I think (you never know) that I'll be teaching Algebra 1 and Geometry this year. My biggest change over the last year, which I plan to really flesh out this year, is the use of Interactive Notebooks. (I call them INBs, though I know that a lot of teachers call them ISNs.)

I teach in a school where getting students to consistently do homework is very difficult. It's just not part of the norm. I've gone from assigning homework every day, to most days, to twice a week, and now this year I have a new plan. I'm going to make small problem sets with spiraled work which are only given once a week. (Homework is always graded on effort/completion, not accuracy. I firmly believe that homework should be a no-risk opportunity to try and sometimes fail. Tests and quizzes are a higher risk time to try and possibly fail. We have enough of that.) It might sound crazy to only give homework once a week, but I'm hoping to create a mindset shift. I want students to view this problem set as something more like a project - something that they have more time to work on and is therefore worthy of its point value.

Because I want students to learn the value of their INBs, I'm going to make my weekly graded assessment open-notebook. That should motivate every student to do a good job with the notebook. This past year I didn't give tests (to me that means larger, longer, more structured in-class assessments). That did not work out so well. By the time we got to Regents review, students did not seem to be as comfortable handling the practice tests. I think it was because they were overwhelmed by the structure. To combat that this year, I'm going to give a "Marking Period Exam" (oooh, doesn't that sound big and important?). That means there will be a graded test roughly every 6 weeks, and I'll give a practice test about a week in advance so the students can freak out about the practice test instead of the real test. Hopefully this will also minimize the lost instructional time for tests.
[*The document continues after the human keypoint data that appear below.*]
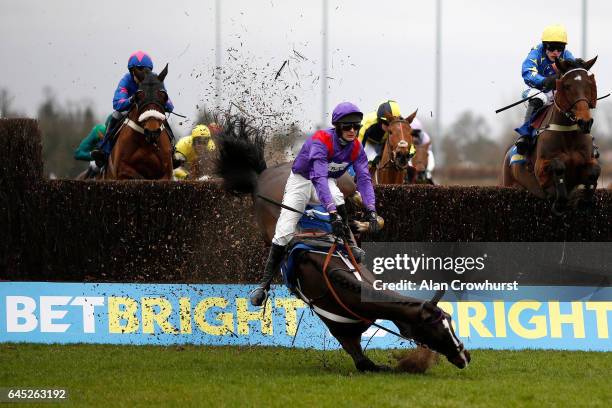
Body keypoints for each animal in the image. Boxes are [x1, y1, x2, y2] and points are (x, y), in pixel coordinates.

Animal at [214, 116, 468, 372]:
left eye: (449, 320)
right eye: (436, 327)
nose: (464, 355)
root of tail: (263, 174)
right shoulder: (343, 334)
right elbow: (365, 363)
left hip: (336, 183)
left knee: (347, 194)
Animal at [504, 57, 600, 214]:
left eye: (589, 84)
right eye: (567, 86)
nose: (585, 122)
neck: (568, 135)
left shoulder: (588, 160)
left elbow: (594, 172)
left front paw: (583, 200)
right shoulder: (540, 168)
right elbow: (557, 165)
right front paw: (559, 200)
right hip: (510, 184)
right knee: (537, 99)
I'm putting the finishing touches on my curriculum plans. I'm happy with my Algebra 1 outline, but only time will tell if my Geometry plan is ideal.

I'm still thinking through how I want to organize the classroom, group students, keep track of student work. Maybe seat students in pairs that can quickly turn to become groups of 4? With different classroom jobs for each person in the group? Folders for each student organized by group?

Aside from considering the teaching for the year, I'm anxious about my LIFE this school year. How am I going to maintain my work-life balance? I can't be the workaholic perfectionist I've been in the past. How am I going to figure out how to create/re-work lessons more efficiently and still have them meet my personal standards?

What new ideas are you trying out this year? How do you keep the work-life balance from sliding too far to one side?